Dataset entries
'''

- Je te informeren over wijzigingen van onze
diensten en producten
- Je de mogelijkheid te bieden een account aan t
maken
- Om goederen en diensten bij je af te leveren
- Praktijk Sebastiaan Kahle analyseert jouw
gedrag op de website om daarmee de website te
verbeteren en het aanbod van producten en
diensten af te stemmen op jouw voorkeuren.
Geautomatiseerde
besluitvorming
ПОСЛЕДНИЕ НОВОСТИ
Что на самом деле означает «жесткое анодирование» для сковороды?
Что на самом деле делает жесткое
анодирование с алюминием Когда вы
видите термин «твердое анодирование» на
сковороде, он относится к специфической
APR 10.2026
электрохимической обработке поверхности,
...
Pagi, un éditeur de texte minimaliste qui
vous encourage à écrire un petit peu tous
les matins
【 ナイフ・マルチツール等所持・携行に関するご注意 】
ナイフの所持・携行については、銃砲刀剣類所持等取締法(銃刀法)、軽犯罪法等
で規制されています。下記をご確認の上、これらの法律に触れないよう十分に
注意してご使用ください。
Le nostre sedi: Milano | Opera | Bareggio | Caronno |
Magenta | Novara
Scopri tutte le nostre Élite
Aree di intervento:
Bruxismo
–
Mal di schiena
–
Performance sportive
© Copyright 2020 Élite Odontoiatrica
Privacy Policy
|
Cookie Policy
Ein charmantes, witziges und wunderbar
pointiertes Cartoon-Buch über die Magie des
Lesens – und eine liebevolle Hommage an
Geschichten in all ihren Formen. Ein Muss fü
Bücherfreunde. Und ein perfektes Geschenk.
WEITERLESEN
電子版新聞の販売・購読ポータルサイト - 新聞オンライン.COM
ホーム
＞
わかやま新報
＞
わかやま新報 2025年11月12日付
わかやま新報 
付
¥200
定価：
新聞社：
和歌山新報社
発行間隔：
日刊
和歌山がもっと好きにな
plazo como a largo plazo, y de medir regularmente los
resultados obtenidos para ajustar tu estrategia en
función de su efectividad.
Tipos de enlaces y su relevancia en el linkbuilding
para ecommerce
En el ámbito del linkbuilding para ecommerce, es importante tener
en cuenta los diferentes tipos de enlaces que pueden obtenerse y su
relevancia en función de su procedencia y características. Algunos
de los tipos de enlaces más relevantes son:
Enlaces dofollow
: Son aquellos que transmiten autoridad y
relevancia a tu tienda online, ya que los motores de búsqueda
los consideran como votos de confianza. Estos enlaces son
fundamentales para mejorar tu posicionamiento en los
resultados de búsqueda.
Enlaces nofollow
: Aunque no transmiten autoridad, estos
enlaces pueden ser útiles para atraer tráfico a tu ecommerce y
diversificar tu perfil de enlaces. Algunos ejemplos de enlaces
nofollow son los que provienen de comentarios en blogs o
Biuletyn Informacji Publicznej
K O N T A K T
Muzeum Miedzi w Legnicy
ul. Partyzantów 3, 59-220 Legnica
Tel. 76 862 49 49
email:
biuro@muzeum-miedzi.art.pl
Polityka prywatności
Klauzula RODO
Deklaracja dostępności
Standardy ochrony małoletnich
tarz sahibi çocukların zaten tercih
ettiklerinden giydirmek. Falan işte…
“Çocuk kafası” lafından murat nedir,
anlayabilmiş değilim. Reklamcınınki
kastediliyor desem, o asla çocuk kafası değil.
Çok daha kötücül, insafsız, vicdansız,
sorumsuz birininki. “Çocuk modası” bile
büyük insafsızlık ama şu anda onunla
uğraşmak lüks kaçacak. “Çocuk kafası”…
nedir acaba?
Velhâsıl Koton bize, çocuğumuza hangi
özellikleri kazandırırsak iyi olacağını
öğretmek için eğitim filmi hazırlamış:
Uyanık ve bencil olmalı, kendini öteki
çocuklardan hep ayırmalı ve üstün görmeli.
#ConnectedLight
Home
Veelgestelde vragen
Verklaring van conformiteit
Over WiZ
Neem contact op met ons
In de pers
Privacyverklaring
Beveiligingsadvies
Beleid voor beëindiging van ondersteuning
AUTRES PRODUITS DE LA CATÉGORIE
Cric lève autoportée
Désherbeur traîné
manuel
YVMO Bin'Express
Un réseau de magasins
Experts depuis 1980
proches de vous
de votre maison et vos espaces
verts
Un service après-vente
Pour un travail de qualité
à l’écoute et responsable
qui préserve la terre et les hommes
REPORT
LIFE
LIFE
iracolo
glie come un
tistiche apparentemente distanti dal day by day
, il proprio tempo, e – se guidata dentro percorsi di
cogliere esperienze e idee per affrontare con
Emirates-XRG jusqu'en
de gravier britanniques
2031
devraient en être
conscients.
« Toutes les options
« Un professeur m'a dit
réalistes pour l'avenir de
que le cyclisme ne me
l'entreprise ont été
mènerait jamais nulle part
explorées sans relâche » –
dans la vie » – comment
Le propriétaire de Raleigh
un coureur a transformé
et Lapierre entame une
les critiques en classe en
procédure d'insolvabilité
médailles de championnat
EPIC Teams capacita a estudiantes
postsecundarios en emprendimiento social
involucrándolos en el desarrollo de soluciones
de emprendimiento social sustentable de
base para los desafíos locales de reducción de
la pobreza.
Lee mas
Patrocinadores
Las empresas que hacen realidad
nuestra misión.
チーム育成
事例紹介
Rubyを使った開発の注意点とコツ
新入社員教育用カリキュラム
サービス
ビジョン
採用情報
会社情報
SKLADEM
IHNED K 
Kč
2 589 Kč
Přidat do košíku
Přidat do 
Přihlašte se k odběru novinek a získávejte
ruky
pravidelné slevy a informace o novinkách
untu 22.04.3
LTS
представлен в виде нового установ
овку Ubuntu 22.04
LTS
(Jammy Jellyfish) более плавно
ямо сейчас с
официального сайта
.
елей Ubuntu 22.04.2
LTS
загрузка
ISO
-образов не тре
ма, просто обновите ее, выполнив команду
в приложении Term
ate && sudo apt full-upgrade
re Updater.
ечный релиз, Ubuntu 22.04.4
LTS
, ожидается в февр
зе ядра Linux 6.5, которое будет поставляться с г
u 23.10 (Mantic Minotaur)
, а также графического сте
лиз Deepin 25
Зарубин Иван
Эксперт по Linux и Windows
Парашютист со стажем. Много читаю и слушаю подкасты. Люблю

'''

Reproduce every row above verbatim, keeping each line and its line breaks unchanged.

__Exercise solution__.
- Je te informeren over wijzigingen van onze
diensten en producten
- Je de mogelijkheid te bieden een account aan t
maken
- Om goederen en diensten bij je af te leveren
- Praktijk Sebastiaan Kahle analyseert jouw
gedrag op de website om daarmee de website te
verbeteren en het aanbod van producten en
diensten af te stemmen op jouw voorkeuren.
Geautomatiseerde
besluitvorming
ПОСЛЕДНИЕ НОВОСТИ
Что на самом деле означает «жесткое анодирование» для сковороды?
Что на самом деле делает жесткое
анодирование с алюминием Когда вы
видите термин «твердое анодирование» на
сковороде, он относится к специфической
APR 10.2026
электрохимической обработке поверхности,
...
Pagi, un éditeur de texte minimaliste qui
vous encourage à écrire un petit peu tous
les matins
【 ナイフ・マルチツール等所持・携行に関するご注意 】
ナイフの所持・携行については、銃砲刀剣類所持等取締法(銃刀法)、軽犯罪法等
で規制されています。下記をご確認の上、これらの法律に触れないよう十分に
注意してご使用ください。
Le nostre sedi: Milano | Opera | Bareggio | Caronno |
Magenta | Novara
Scopri tutte le nostre Élite
Aree di intervento:
Bruxismo
–
Mal di schiena
–
Performance sportive
© Copyright 2020 Élite Odontoiatrica
Privacy Policy
|
Cookie Policy
Ein charmantes, witziges und wunderbar
pointiertes Cartoon-Buch über die Magie des
Lesens – und eine liebevolle Hommage an
Geschichten in all ihren Formen. Ein Muss fü
Bücherfreunde. Und ein perfektes Geschenk.
WEITERLESEN
電子版新聞の販売・購読ポータルサイト - 新聞オンライン.COM
ホーム
＞
わかやま新報
＞
わかやま新報 2025年11月12日付
わかやま新報 
付
¥200
定価：
新聞社：
和歌山新報社
発行間隔：
日刊
和歌山がもっと好きにな
plazo como a largo plazo, y de medir regularmente los
resultados obtenidos para ajustar tu estrategia en
función de su efectividad.
Tipos de enlaces y su relevancia en el linkbuilding
para ecommerce
En el ámbito del linkbuilding para ecommerce, es importante tener
en cuenta los diferentes tipos de enlaces que pueden obtenerse y su
relevancia en función de su procedencia y características. Algunos
de los tipos de enlaces más relevantes son:
Enlaces dofollow
: Son aquellos que transmiten autoridad y
relevancia a tu tienda online, ya que los motores de búsqueda
los consideran como votos de confianza. Estos enlaces son
fundamentales para mejorar tu posicionamiento en los
resultados de búsqueda.
Enlaces nofollow
: Aunque no transmiten autoridad, estos
enlaces pueden ser útiles para atraer tráfico a tu ecommerce y
diversificar tu perfil de enlaces. Algunos ejemplos de enlaces
nofollow son los que provienen de comentarios en blogs o
Biuletyn Informacji Publicznej
K O N T A K T
Muzeum Miedzi w Legnicy
ul. Partyzantów 3, 59-220 Legnica
Tel. 76 862 49 49
email:
biuro@muzeum-miedzi.art.pl
Polityka prywatności
Klauzula RODO
Deklaracja dostępności
Standardy ochrony małoletnich
tarz sahibi çocukların zaten tercih
ettiklerinden giydirmek. Falan işte…
“Çocuk kafası” lafından murat nedir,
anlayabilmiş değilim. Reklamcınınki
kastediliyor desem, o asla çocuk kafası değil.
Çok daha kötücül, insafsız, vicdansız,
sorumsuz birininki. “Çocuk modası” bile
büyük insafsızlık ama şu anda onunla
uğraşmak lüks kaçacak. “Çocuk kafası”…
nedir acaba?
Velhâsıl Koton bize, çocuğumuza hangi
özellikleri kazandırırsak iyi olacağını
öğretmek için eğitim filmi hazırlamış:
Uyanık ve bencil olmalı, kendini öteki
çocuklardan hep ayırmalı ve üstün görmeli.
#ConnectedLight
Home
Veelgestelde vragen
Verklaring van conformiteit
Over WiZ
Neem contact op met ons
In de pers
Privacyverklaring
Beveiligingsadvies
Beleid voor beëindiging van ondersteuning
AUTRES PRODUITS DE LA CATÉGORIE
Cric lève autoportée
Désherbeur traîné
manuel
YVMO Bin'Express
Un réseau de magasins
Experts depuis 1980
proches de vous
de votre maison et vos espaces
verts
Un service après-vente
Pour un travail de qualité
à l’écoute et responsable
qui préserve la terre et les hommes
REPORT
LIFE
LIFE
iracolo
glie come un
tistiche apparentemente distanti dal day by day
, il proprio tempo, e – se guidata dentro percorsi di
cogliere esperienze e idee per affrontare con
Emirates-XRG jusqu'en
de gravier britanniques
2031
devraient en être
conscients.
« Toutes les options
« Un professeur m'a dit
réalistes pour l'avenir de
que le cyclisme ne me
l'entreprise ont été
mènerait jamais nulle part
explorées sans relâche » –
dans la vie » – comment
Le propriétaire de Raleigh
un coureur a transformé
et Lapierre entame une
les critiques en classe en
procédure d'insolvabilité
médailles de championnat
EPIC Teams capacita a estudiantes
postsecundarios en emprendimiento social
involucrándolos en el desarrollo de soluciones
de emprendimiento social sustentable de
base para los desafíos locales de reducción de
la pobreza.
Lee mas
Patrocinadores
Las empresas que hacen realidad
nuestra misión.
チーム育成
事例紹介
Rubyを使った開発の注意点とコツ
新入社員教育用カリキュラム
サービス
ビジョン
採用情報
会社情報
SKLADEM
IHNED K 
Kč
2 589 Kč
Přidat do košíku
Přidat do 
Přihlašte se k odběru novinek a získávejte
ruky
pravidelné slevy a informace o novinkách
untu 22.04.3
LTS
представлен в виде нового установ
овку Ubuntu 22.04
LTS
(Jammy Jellyfish) более плавно
ямо сейчас с
официального сайта
.
елей Ubuntu 22.04.2
LTS
загрузка
ISO
-образов не тре
ма, просто обновите ее, выполнив команду
в приложении Term
ate && sudo apt full-upgrade
re Updater.
ечный релиз, Ubuntu 22.04.4
LTS
, ожидается в февр
зе ядра Linux 6.5, которое будет поставляться с г
u 23.10 (Mantic Minotaur)
, а также графического сте
лиз Deepin 25
Зарубин Иван
Эксперт по Linux и Windows
Парашютист со стажем. Много читаю и слушаю подкасты. Люблю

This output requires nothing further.